Problem to solve :: Put every line of the material below into a Markdown table with two columns, Row and Line, numbering the rows in order. Leave out blank lines and the pictures.

── The records ──

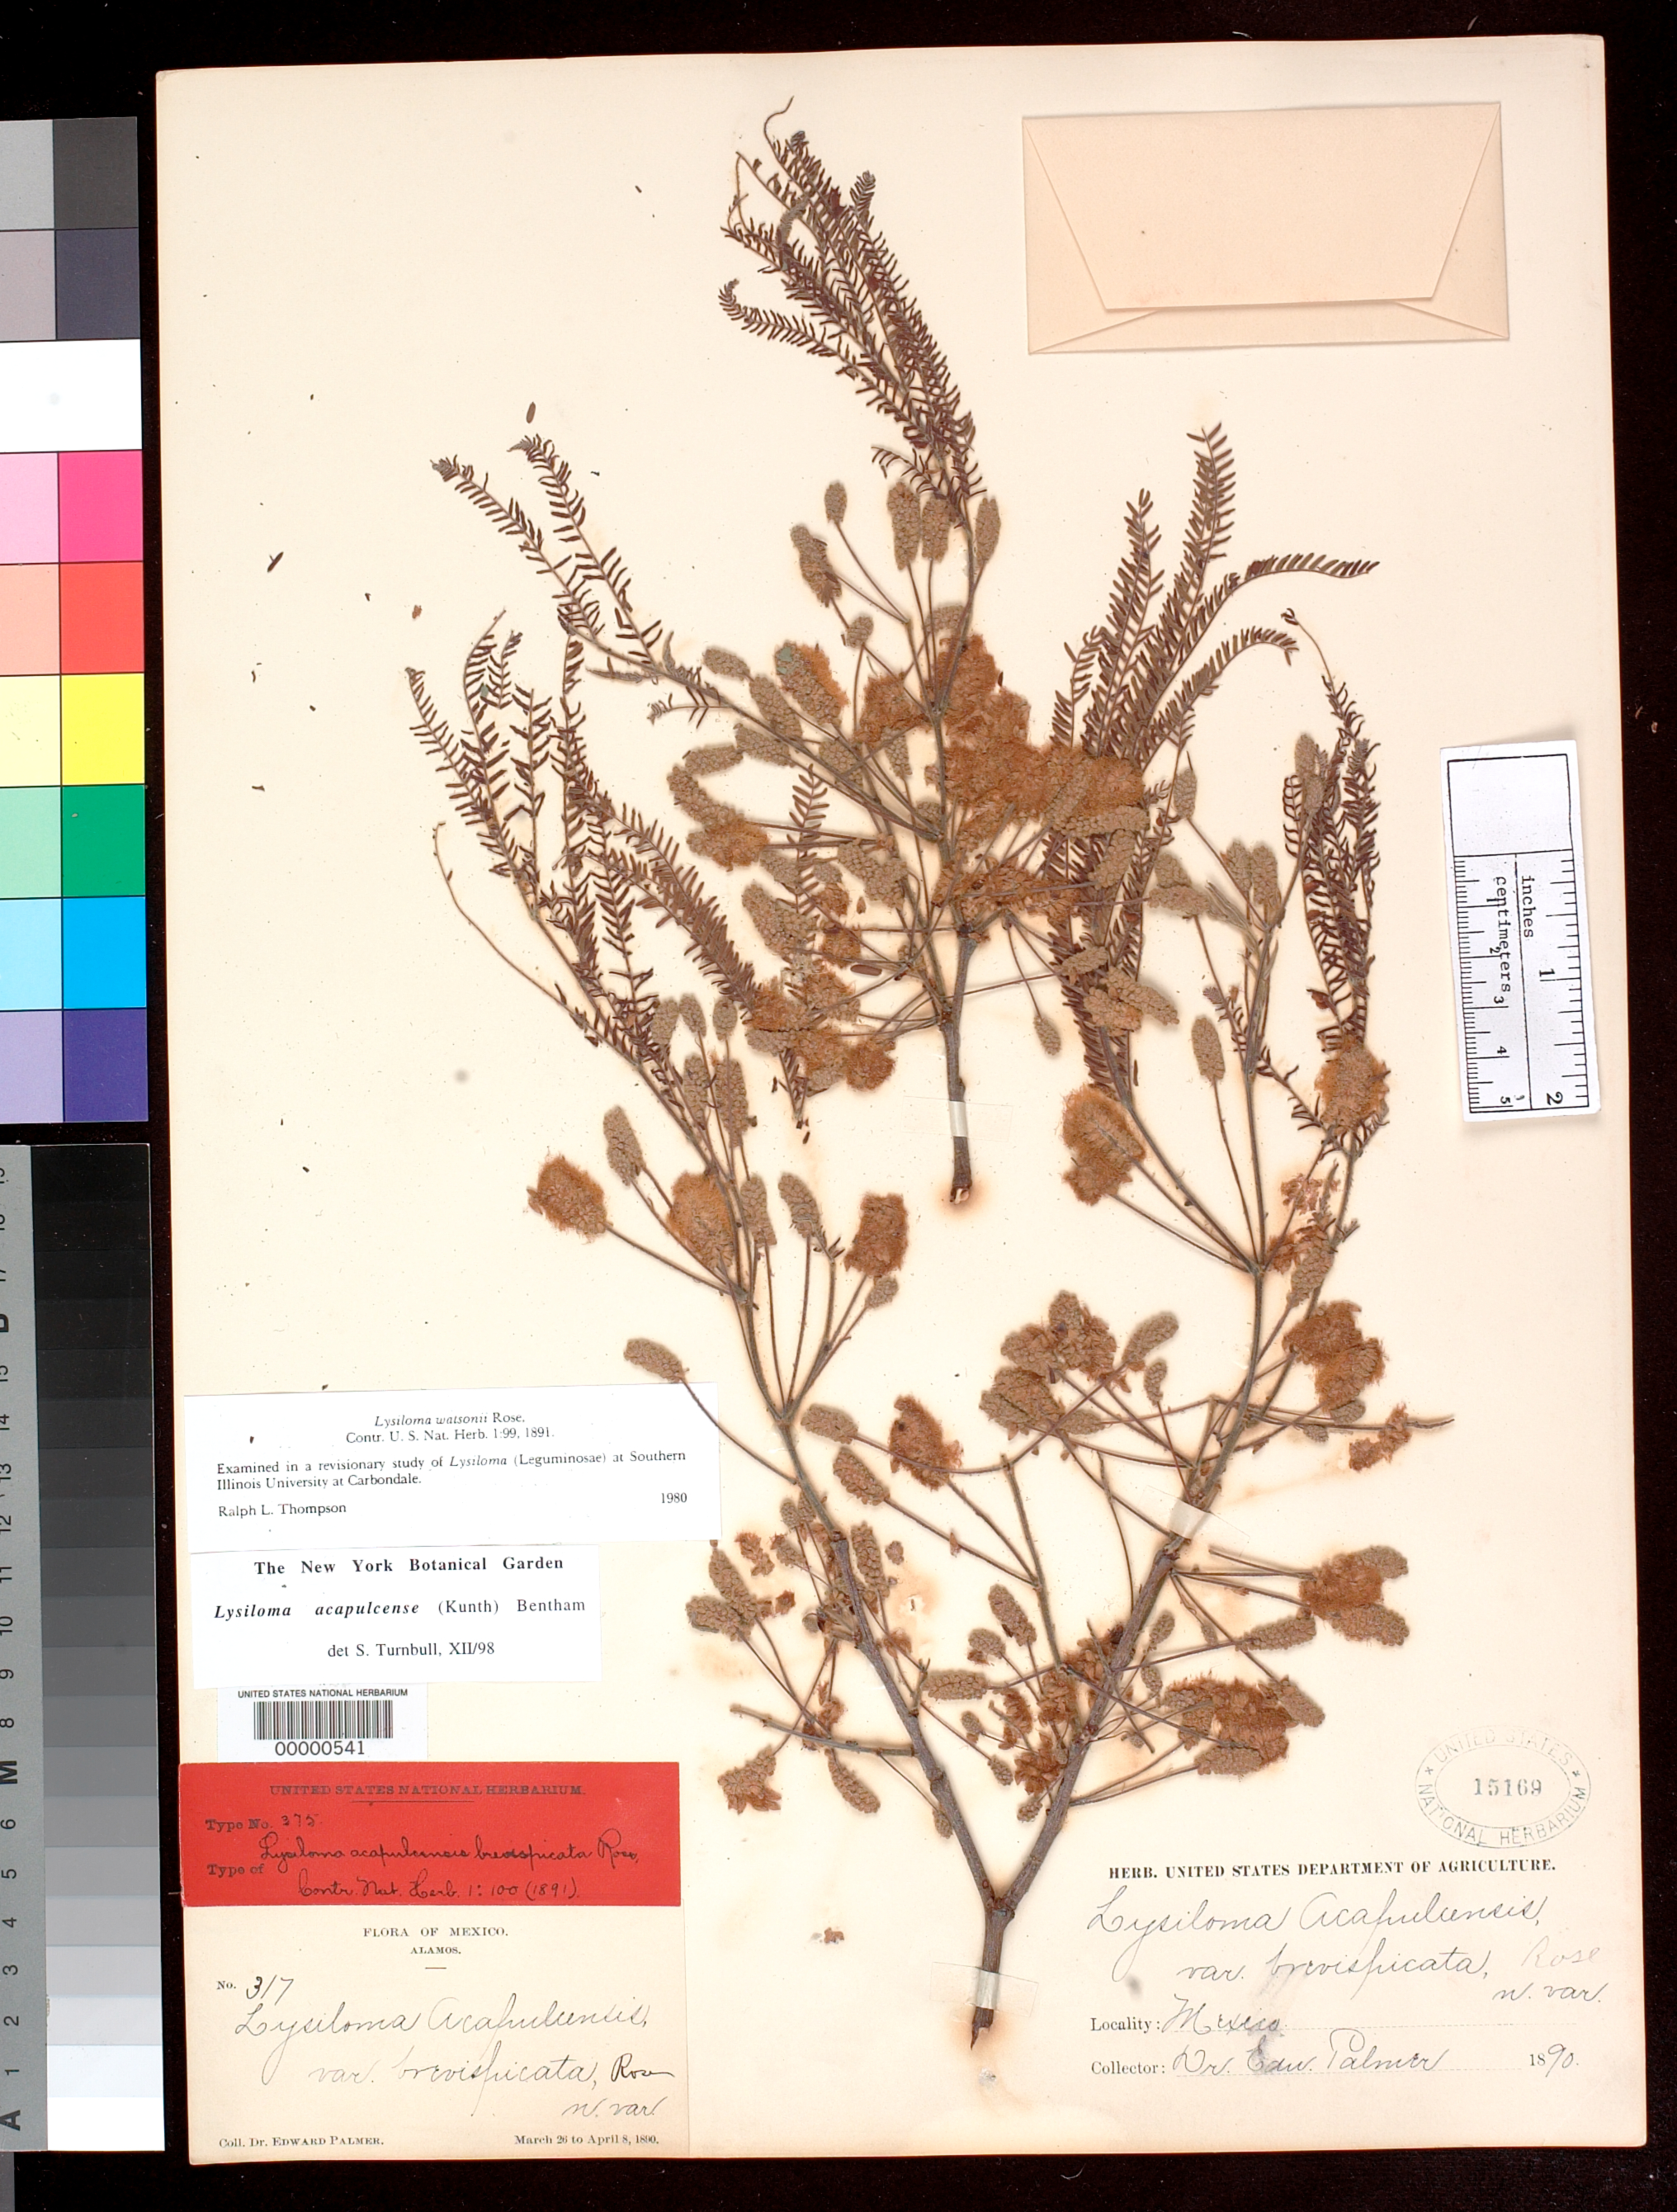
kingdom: Plantae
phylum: Tracheophyta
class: Magnoliopsida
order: Fabales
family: Fabaceae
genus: Lysiloma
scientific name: Lysiloma acapulcensis var. brevispicata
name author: Rose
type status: Holotype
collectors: E. Palmer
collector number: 317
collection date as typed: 26 Mar 1890 to 08 Apr 1890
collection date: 1890-03-26/1890-04-08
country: Mexico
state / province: Sonora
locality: Near Alamos.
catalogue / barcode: US 15169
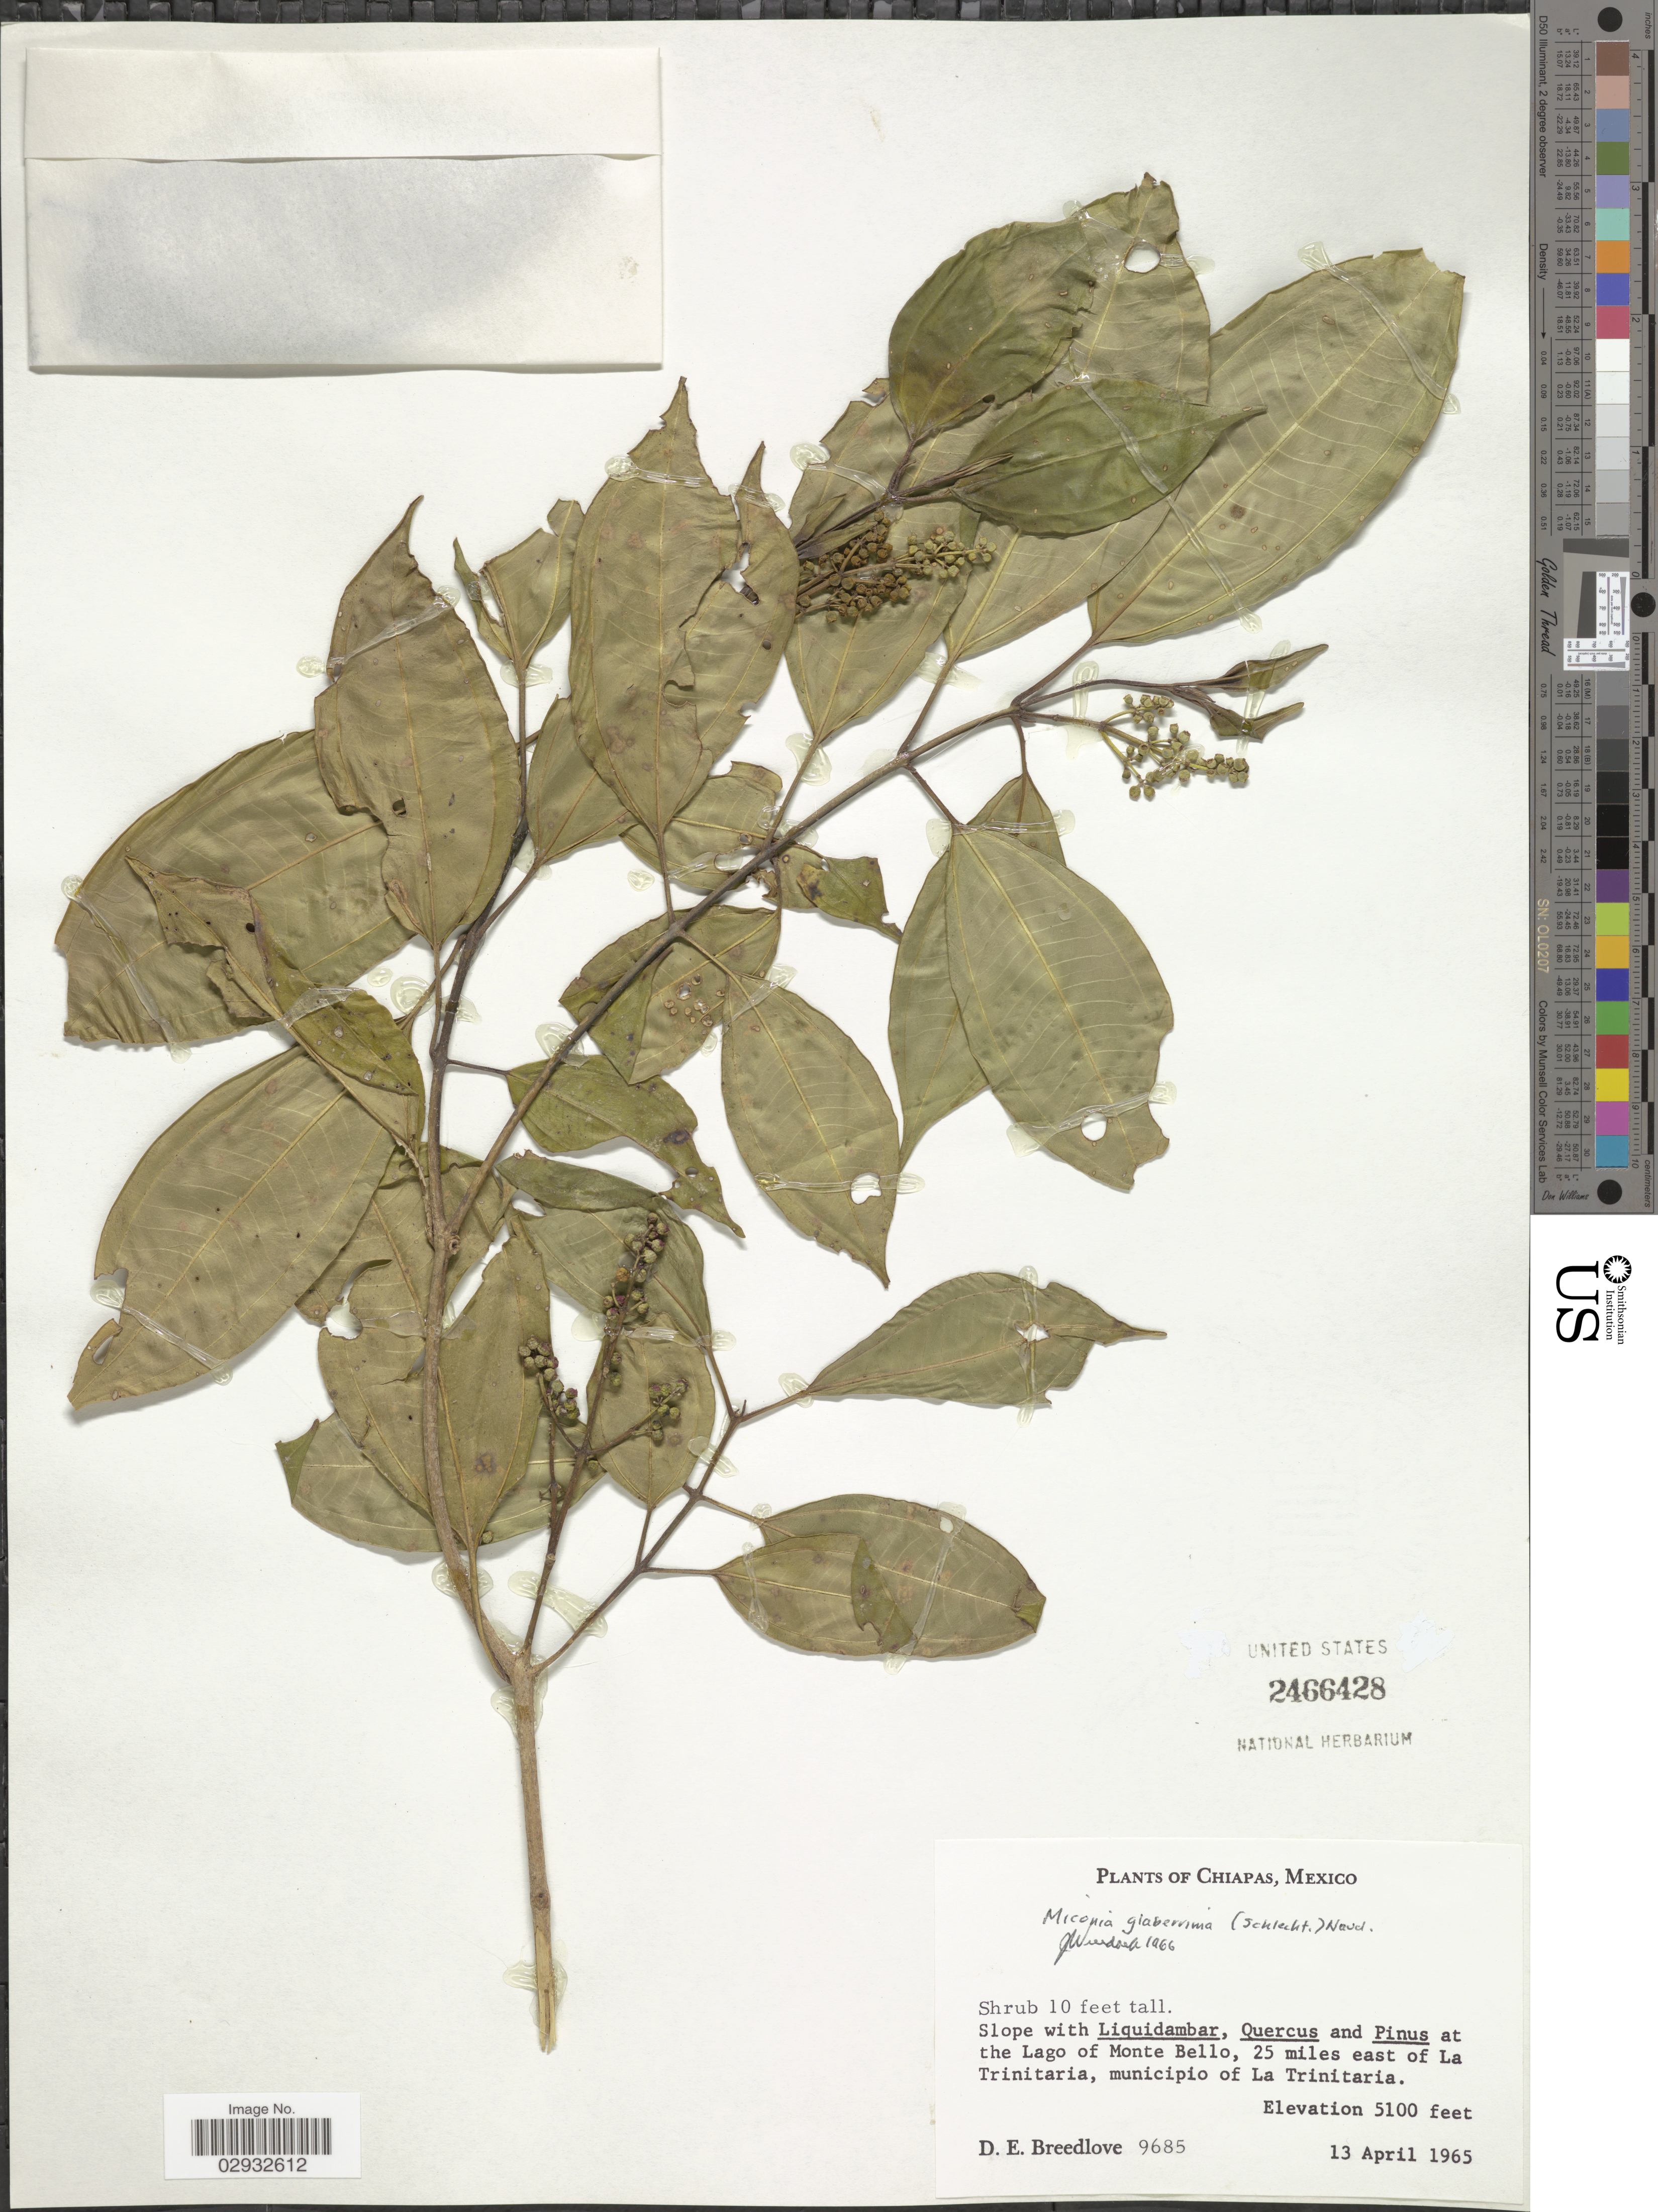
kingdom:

───

Final result ::
| Row | Line |
|---|---|
| 1 | kingdom: Plantae |
| 2 | phylum: Tracheophyta |
| 3 | class: Magnoliopsida |
| 4 | order: Fabales |
| 5 | family: Fabaceae |
| 6 | genus: Lysiloma |
| 7 | scientific name: Lysiloma acapulcensis var. brevispicata |
| 8 | name author: Rose |
| 9 | type status: Holotype |
| 10 | collectors: E. Palmer |
| 11 | collector number: 317 |
| 12 | collection date as typed: 26 Mar 1890 to 08 Apr 1890 |
| 13 | collection date: 1890-03-26/1890-04-08 |
| 14 | country: Mexico |
| 15 | state / province: Sonora |
| 16 | locality: Near Alamos. |
| 17 | catalogue / barcode: US 15169 |
| 18 | kingdom: |